Article 2 : La société Bernard Vincent Entreprises est déchargée de la cotisation supplémentaire d'impôt sur les sociétés à laquelle elle a été assujetti au titre de l'année 2015 correspondant à la réduction de la base d'imposition définie à l'article 1er
Article 3 : L'Etat versera à la société Bernard Vincent Entreprises la somme de 1 500 (mille cinq cents) euros au titre de l'article L. 761-1 du code de justice administrative.
Article 4 : Le surplus des conclusions de la requête est rejeté.
Article 5 : Le présent jugement sera notifié à la société SAS Bernard Vincent Entreprises et au défendeur.

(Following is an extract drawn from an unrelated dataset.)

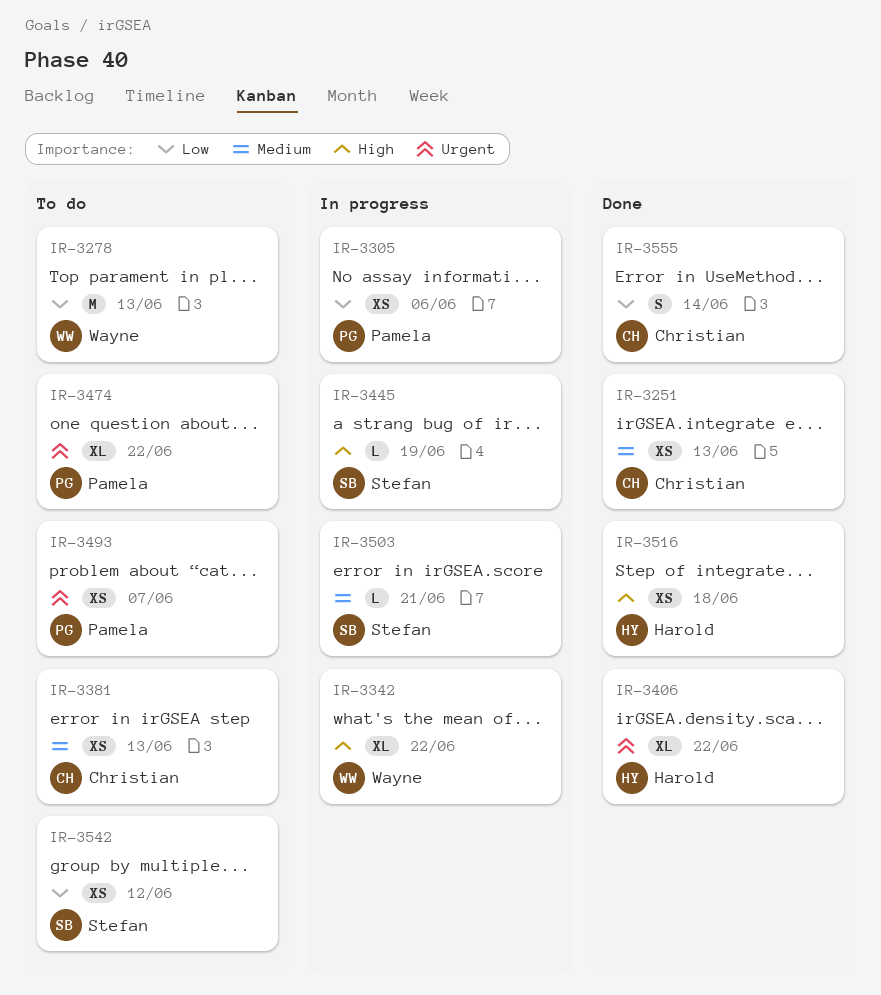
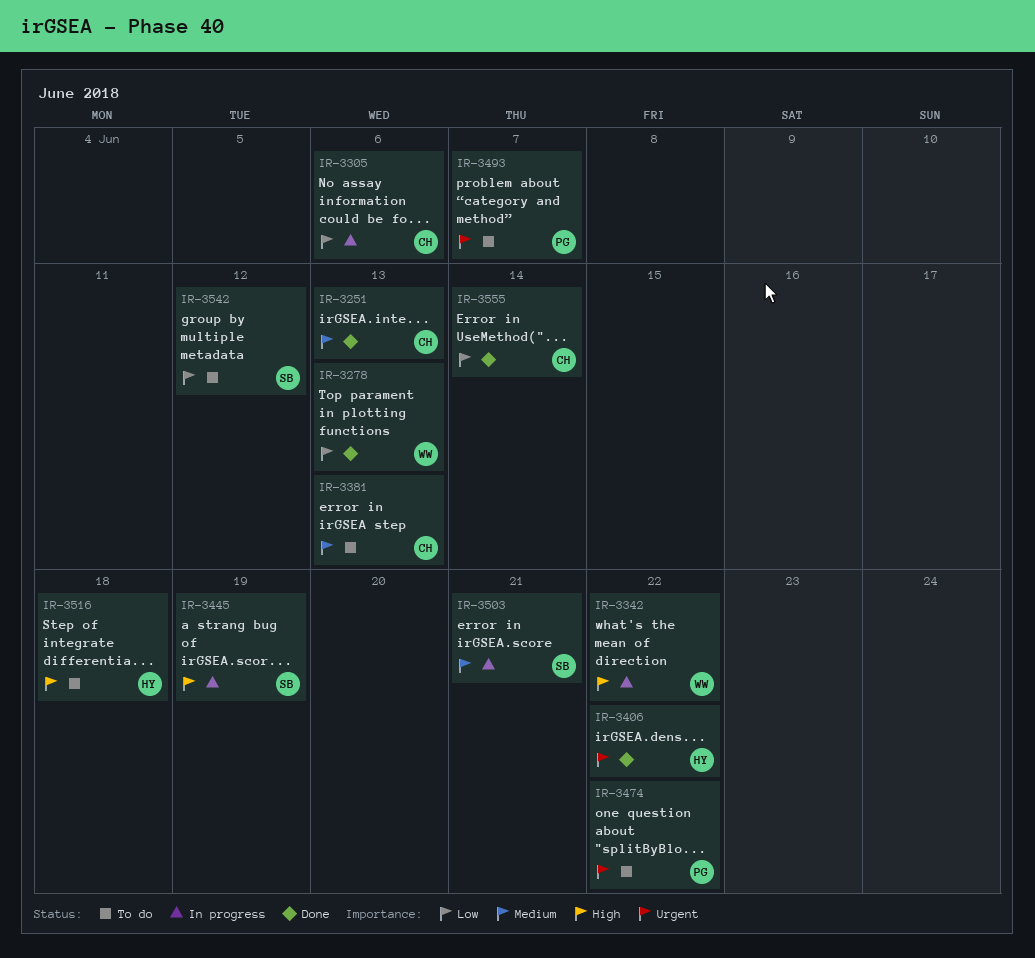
IR-3278, status: To do -> Done
IR-3305, owner: Pamela -> Christian
IR-3516, status: Done -> To do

Délibéré après l'audience du28 novembre 2024, à laquelle siégeaient :
M. Mauny, président,
M. Lutz, premier conseiller,
M. Le Vaillant, conseiller.
Rendu public par mise à disposition au greffe le 12 décembre 2024.
Le président,
Signé
O. Mauny
Le rapporteur,
Signé
F. Lutz
La greffière,
Signé
C. Benoit-Lamaitrie
La République mande et ordonne au ministre chargé du budget et des comptes publics en ce qui le concerne ou à tous commissaires de justice à ce requis en ce qui concerne les voies de droit commun, contre les parties privées, de pourvoir à l'exécution de la présente décision.